Weshalb man die Effekte von Zink nicht unterschätzen sollte


Zink ist wohl eines der am meisten unterschätzten Mineralien überhaupt. Oft hört man von Natrium und Kalium, den beiden Elektrolyten, die für die Kontrolle des Wasserhaushalts verantwortlich sind. Auch von Eisen, wichtig für die Produktion von roten Blutkörperchen, oder Calcium, einem Mineral für gesunde Knochen, ist häufiger die Rede. Magnesium beispielsweise genießt ebenfalls einen guten Ruf, da es die Energielevel hochschraubt, Osteoporose bekämpft und sich lindernd auf Kummer und Sorgen auswirken kann. Zink ist allerdings einer der Mikronährstoffe, die nicht gerade selten ans Ende der Liste von wichtigen Stoffen gepackt wird!

Dass man den Konsum von Zink – ob nun über die Nahrung oder über Supplements – allerdings nicht vernachlässigen sollte, zeigen die folgenden Vorzüge, die das Spurenelement mit sich bringt.

Zink ist unter anderem aus den folgenden Gründen wichtig:

  • Es spielt eine tragende Rolle bei der Immunfunktion.
  • Es wirkt sich positiv auf die Verdauung aus.
  • Es wird für eine gesunde Gehirnfunktion benötigt.
  • Es reguliert Geruchs- und Geschmackssinn.
  • Es ist unerlässlich für die reproduktive Gesundheit.
  • Es stellt eine ordnungsgemäße Stoffwechselfunktion sicher, sprich es trägt zum Kalorienverbrauch bei.

Basierend auf einer Studie der Technischen Universität München, die erst im April diesen Jahres veröffentlicht wurde, ist Zink auch sehr wichtig für ein gesundes Herz. Ein Zinkmangel im Körper kann demnach oxidativen Stress auf den Herzmuskel ausüben, was wiederum zu einer verringerten Herzfunktion und einem höheren Risiko für kardiovaskuläre Erkrankungen führt.

Ein Zinkmangel kann sich in vielerlei Hinsicht negativ auf die Gesundheit auswirken.

Die deutschen Wissenschaftler untersuchten im Zuge ihrer Studie zwar keine Menschen, sondern Ferkel, um die Effekte eines Zinkmangels zu analysieren, doch die Ergebnisse liefern einen interessanten Anhaltspunkt. Die Unterversorgung beeinflusste den Herzmuskel der Tiere nämlich negativ. Aufgrund des Mangels an Zink verringerten sich auch die Konzentrationen an Glutathion und Vitamin E, die den Körper beide vor oxidativem Stress schützen. Sogar in den frühesten Stadien von stressbedingtem Schaden am Herzmuskel kann ein Zinkmangel in einer erhöhten Veranlagung für kardiovaskuläre Erkrankungen resultieren.

Obwohl die Forscher die Studie auf wenige Tage beschränkten, waren die Effekte des Zinkdefizits gut auszumachen. Der Mangel am Mikronährstoff führte zu einem schnelleren Zelltod (Fachbegriff: Apoptose), was gleichzeitig ein drastisch erhöhtes Risiko für die Herzgesundheit bedeutete. Die Körper der Ferkel waren jedenfalls wegen dem Zinkmangel nicht in der Lage, dem erhöhten oxidativen Stress entgegenzuwirken. Kompensiert hat das Herz den Missstand dadurch, dass es die anderen Organe deren Zink raubte, was eine Entzündung niedrigen Grades zur Folge hatte.
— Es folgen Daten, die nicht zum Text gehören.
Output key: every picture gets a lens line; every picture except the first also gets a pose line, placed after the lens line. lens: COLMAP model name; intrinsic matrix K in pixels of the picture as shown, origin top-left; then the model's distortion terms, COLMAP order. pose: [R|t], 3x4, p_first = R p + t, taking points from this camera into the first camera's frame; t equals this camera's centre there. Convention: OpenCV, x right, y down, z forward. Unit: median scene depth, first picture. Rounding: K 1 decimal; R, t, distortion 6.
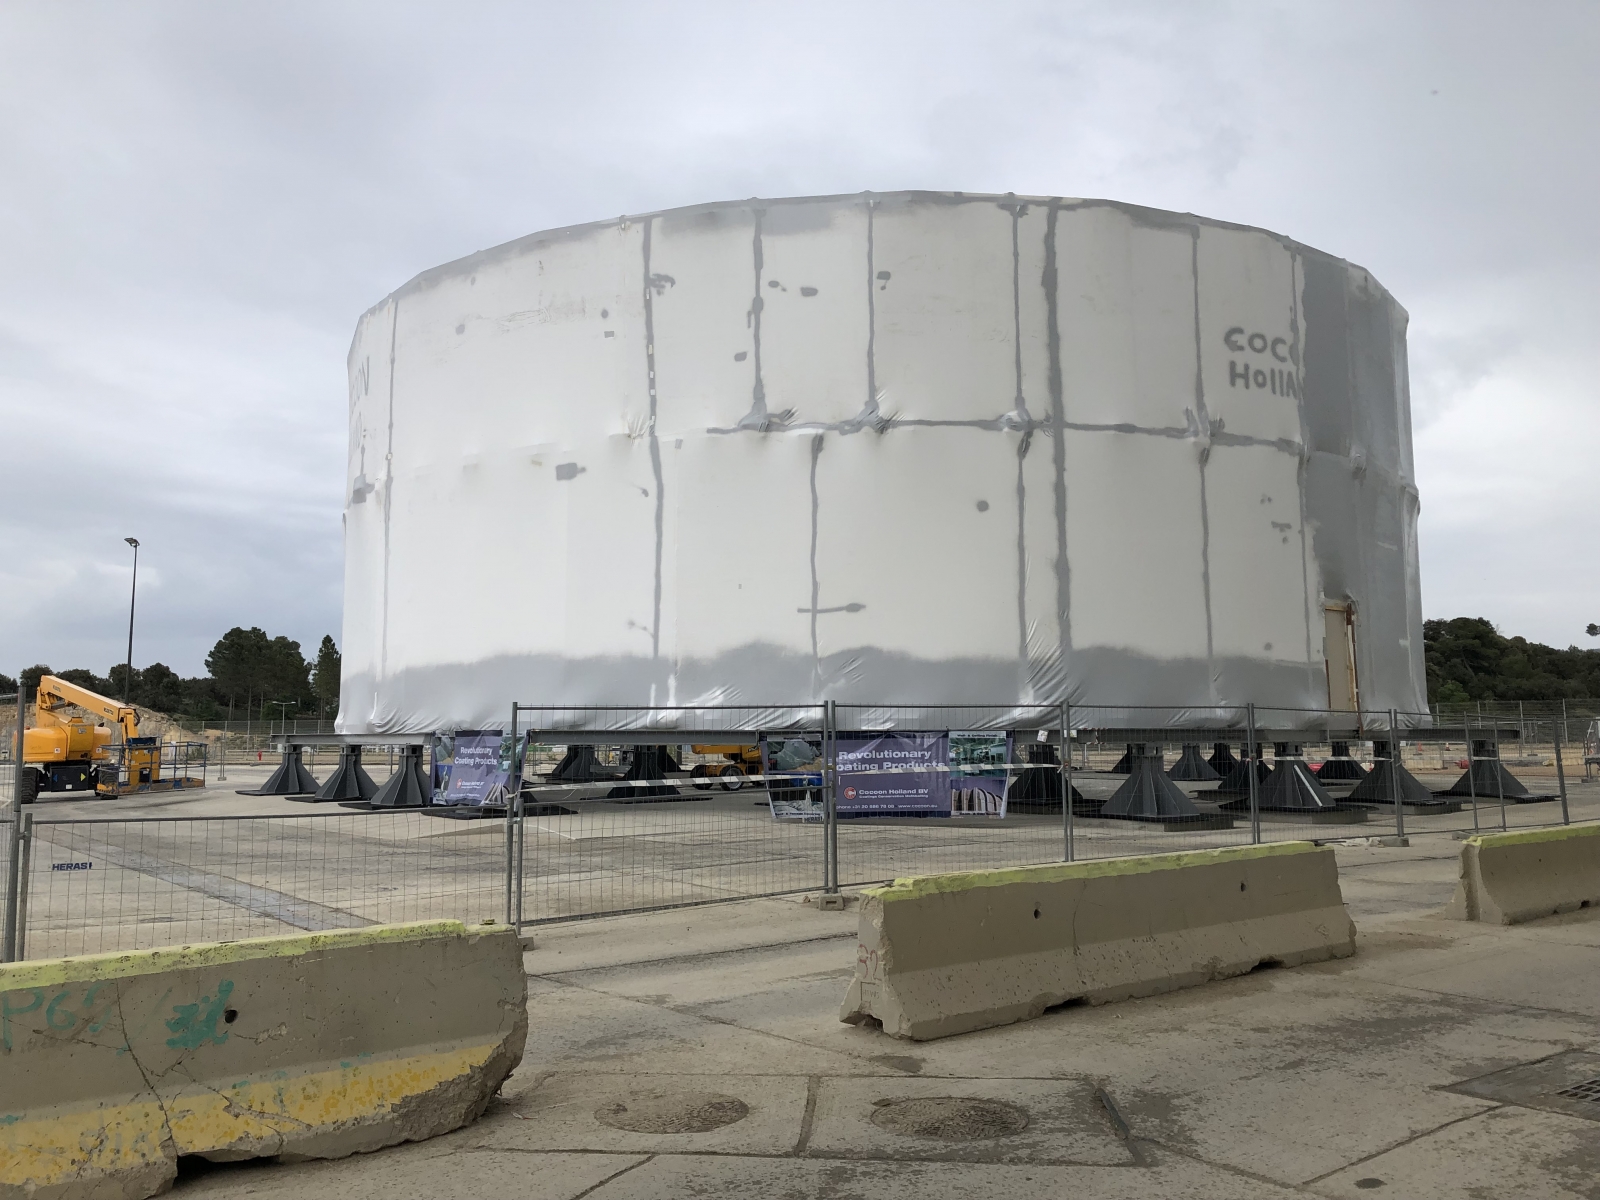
lens RADIAL K [[1294.3, 0, 790.6], [0, 1294.3, 600.5], [0, 0, 1]] dist [0.037551, -0.031497]
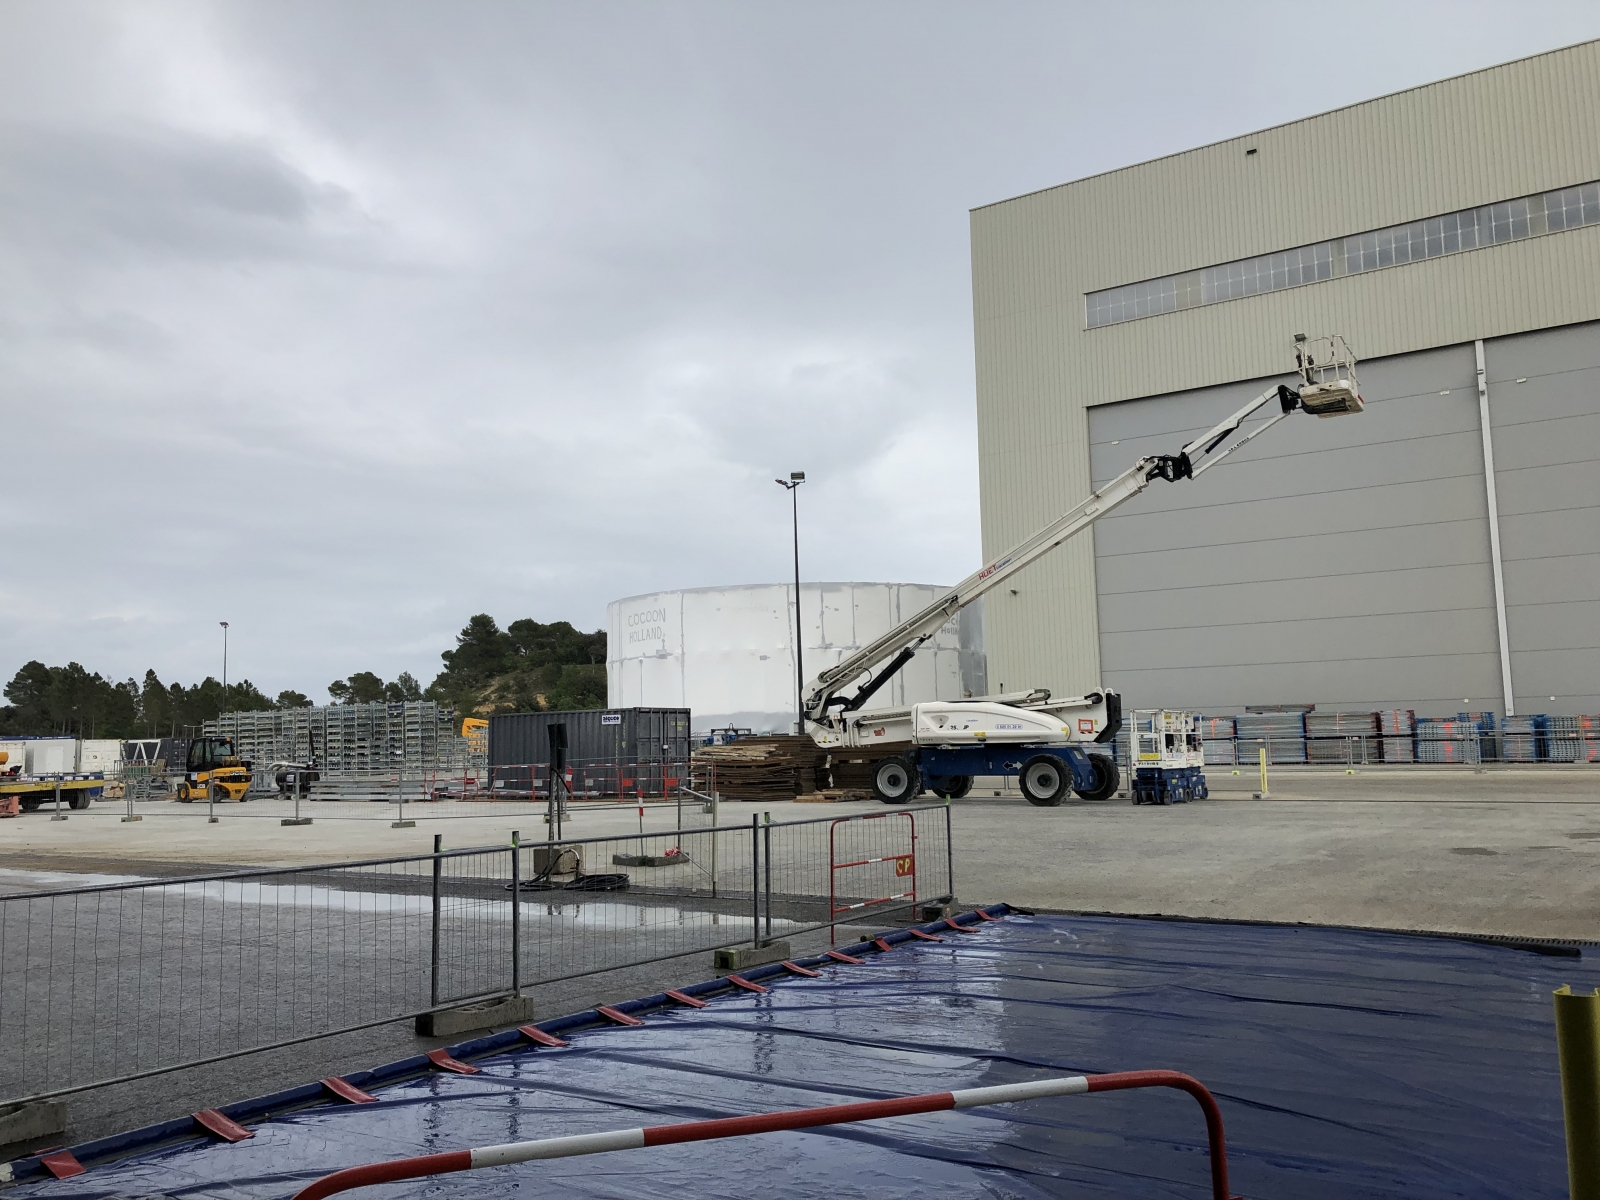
lens RADIAL K [[1294.3, 0, 802.5], [0, 1294.3, 596.5], [0, 0, 1]] dist [0.037551, -0.031497]
pose [[0.948070, 0.013044, 0.317793, -1.174658], [-0.010003, 0.999887, -0.011198, -0.227269], [-0.317903, 0.007437, 0.948094, -2.285670]]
Wer also über die Nahrung nicht genügend Zink aufnimmt, für den bietet es sich an, das Mineral mit 25 bis 50mg täglich zu supplementieren. Viel mehr sollte man jedoch nicht zuführen, da ansonsten zum Beispiel ein Kupfermangel entstehen kann, mit dem ebenfalls negative Effekte einhergehen. Zu zinkhaltigen Lebensmitteln gehören mitunter Käse, Nüsse, Kerne und auch Rindfleisch oder Hülsenfrüchte!


Quelle: breakingmuscle.com/fitness/dont-underestimate-the-power-of-zinc
Referenzstudie:
Brugger, Daniel, and Wilhelm M. Windisch. “Short-Term Subclinical Zinc Deficiency in Weaned Piglets Affects Cardiac Redox Metabolism and Zinc Concentration.” The Journal of Nutrition 147, no. 4 (April 1, 2017): 521–27. doi:10.3945/jn.116.240804.